Una reciente evaluación, realizada en los dos últimos años de la escuela media, ha puesto de manifiesto que incurre en mala conducta escolar el 25% del alumnado. Esta medición, prevista por el Ministerio de Educación y en la que intervino el Instituto para el Desarrollo de la Calidad Educativa (Idece), muestra de modo preciso uno de los problemas más serios que padece nuestra enseñanza, pues los comportamientos reñidos con la convivencia institucional dañan a todos, afectan el curso de los aprendizajes y reducen los rendimientos.
Mediante una encuesta, a la cual respondieron 5100 directivos de establecimientos de nivel secundario, se han podido discriminar cuáles son las faltas más frecuentes a la disciplina. Entre ellas se incluyen las ausencias sin justificación, el fraude en los exámenes, los actos de vandalismo, las agresiones verbales a docentes y condiscípulos y los actos de violencia. Los comportamientos indeseables no retroceden, sino que aumentan, tal como lo señalan los datos comparativos.

MATERIAL PROPORCIONADO:
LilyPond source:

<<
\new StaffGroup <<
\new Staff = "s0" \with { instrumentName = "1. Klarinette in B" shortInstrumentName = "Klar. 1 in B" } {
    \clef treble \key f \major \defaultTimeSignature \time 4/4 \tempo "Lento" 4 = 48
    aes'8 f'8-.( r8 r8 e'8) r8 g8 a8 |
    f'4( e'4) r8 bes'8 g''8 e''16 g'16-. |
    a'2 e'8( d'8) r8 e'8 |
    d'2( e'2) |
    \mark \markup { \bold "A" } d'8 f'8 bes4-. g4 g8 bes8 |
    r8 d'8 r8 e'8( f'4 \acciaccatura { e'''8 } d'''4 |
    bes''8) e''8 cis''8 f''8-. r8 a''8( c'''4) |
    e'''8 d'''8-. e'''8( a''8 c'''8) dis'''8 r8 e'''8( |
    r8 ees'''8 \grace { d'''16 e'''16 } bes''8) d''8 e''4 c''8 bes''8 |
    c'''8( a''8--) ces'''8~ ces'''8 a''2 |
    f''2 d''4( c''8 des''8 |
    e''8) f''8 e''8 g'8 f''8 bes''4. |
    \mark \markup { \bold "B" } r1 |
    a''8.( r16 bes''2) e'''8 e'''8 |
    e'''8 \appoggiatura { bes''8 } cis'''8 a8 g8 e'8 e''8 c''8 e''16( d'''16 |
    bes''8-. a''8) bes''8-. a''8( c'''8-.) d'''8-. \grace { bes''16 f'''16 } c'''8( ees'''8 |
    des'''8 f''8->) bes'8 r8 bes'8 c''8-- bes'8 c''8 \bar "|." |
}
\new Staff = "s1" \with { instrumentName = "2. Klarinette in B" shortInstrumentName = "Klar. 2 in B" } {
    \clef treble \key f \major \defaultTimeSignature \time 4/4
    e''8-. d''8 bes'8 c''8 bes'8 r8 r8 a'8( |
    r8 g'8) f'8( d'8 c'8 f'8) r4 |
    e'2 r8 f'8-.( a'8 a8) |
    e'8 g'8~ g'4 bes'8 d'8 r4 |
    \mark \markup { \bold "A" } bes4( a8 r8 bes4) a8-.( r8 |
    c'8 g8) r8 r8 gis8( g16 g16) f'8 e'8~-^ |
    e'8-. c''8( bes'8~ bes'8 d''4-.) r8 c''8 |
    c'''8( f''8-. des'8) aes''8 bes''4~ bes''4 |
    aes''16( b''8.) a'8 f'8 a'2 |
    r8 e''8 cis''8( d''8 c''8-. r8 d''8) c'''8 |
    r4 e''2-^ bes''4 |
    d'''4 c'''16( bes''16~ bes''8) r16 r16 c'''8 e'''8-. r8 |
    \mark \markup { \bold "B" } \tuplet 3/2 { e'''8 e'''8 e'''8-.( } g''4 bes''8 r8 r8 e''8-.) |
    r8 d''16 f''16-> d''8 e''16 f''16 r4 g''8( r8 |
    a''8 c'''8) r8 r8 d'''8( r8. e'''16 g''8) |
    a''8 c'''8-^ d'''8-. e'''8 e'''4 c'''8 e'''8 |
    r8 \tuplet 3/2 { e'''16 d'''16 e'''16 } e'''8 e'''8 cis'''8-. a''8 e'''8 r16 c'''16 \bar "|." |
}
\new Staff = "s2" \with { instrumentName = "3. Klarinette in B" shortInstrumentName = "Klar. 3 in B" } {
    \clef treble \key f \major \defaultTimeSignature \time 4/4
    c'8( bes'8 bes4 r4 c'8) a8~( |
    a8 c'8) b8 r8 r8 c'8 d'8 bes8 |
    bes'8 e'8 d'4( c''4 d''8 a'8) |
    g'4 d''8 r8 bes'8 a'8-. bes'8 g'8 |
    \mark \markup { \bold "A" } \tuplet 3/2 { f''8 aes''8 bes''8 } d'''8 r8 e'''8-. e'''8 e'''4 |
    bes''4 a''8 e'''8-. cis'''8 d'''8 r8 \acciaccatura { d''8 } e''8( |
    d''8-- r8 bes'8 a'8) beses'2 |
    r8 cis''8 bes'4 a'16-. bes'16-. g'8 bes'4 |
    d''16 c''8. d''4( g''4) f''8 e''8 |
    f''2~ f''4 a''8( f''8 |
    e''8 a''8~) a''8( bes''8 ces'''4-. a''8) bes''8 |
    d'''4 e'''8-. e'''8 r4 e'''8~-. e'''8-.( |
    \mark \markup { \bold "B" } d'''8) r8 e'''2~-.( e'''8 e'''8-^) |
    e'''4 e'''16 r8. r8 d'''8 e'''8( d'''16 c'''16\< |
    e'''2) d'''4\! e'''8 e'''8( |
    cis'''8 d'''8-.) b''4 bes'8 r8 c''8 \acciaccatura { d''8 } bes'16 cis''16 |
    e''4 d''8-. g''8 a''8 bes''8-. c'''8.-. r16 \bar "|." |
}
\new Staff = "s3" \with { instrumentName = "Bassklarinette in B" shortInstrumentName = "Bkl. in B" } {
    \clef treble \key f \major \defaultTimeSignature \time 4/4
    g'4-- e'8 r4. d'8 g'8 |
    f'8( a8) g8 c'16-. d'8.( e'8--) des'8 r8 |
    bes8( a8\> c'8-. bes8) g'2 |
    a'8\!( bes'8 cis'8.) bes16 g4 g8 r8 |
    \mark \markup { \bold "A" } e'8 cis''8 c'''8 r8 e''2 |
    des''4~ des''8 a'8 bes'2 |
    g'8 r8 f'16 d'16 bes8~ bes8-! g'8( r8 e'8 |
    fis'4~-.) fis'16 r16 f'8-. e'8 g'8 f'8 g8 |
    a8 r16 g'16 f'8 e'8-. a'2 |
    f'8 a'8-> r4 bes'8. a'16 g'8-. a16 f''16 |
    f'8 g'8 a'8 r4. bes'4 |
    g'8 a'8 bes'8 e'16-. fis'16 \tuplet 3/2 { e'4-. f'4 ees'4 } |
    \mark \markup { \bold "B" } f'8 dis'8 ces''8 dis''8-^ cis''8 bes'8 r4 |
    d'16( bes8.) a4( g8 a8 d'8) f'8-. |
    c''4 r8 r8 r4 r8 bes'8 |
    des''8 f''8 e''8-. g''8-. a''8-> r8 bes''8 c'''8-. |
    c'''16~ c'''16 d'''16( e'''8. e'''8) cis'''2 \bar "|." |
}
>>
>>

PROBLEMAS POR RESOLVER:
**A)** Indica si cada afirmación concuerda con el texto sobre la mala conducta escolar: (i) la encuesta la respondieron 5100 directivos de establecimientos de nivel secundario; (ii) los comportamientos indeseables han disminuido; (iii) la evaluación se hizo en los dos primeros años de la escuela media. Para cada una, responde sí o no y cita las palabras del texto que lo deciden.
**B)** Retoma el texto sobre la mala conducta escolar y continúalo a partir de su última oración.
Las líneas no hacen falta.

RESPUESTAS:
**A)**
(i) Sí: "a la cual respondieron 5100 directivos de establecimientos de nivel secundario".
(ii) No: "Los comportamientos indeseables no retroceden, sino que aumentan".
(iii) No: "realizada en los dos últimos años de la escuela media".

**B)**
Este cuadro ya no sorprende, porque la sociedad, en su conjunto, viene atravesando un prolongado período de deterioro en los hábitos que ordenan las relaciones humanas y ello se advierte de modo inmediato en las groserías del lenguaje y en los reiterados hechos que afectan la seguridad, el respeto, la responsabilidad. En suma, hace ya tiempo que alarman la declinación de las normas y la relativización de los valores que sustentan la vida social. Puesto que la escuela es parte de la sociedad, es lógico suponer que esa sostenida indisciplina ha terminado por contagiarla.
Los directores encuestados aluden a otros dos posibles factores determinantes de esta cuestión. Por una parte, el desinterés de los alumnos adolescentes por la tarea escolar, ya que para algunos, en la actualidad, se ha ido borrando la relación que tradicionalmente se establecía entre el estudio y el progreso social. En segundo lugar, se deben tomar en cuenta el crecimiento de la matrícula y la consecuente irrupción de camadas cuyos códigos de conducta chocan con la normativa de la convivencia escolar tradicional.
En este proceso de cambio, cuya aceleración confunde y altera, los docentes tienen que actuar sin el recurso de las sanciones reglamentarias, suprimidas porque se las fue estimando anacrónicas u opuestas al régimen de contención que se procuró instalar en los institutos secundarios.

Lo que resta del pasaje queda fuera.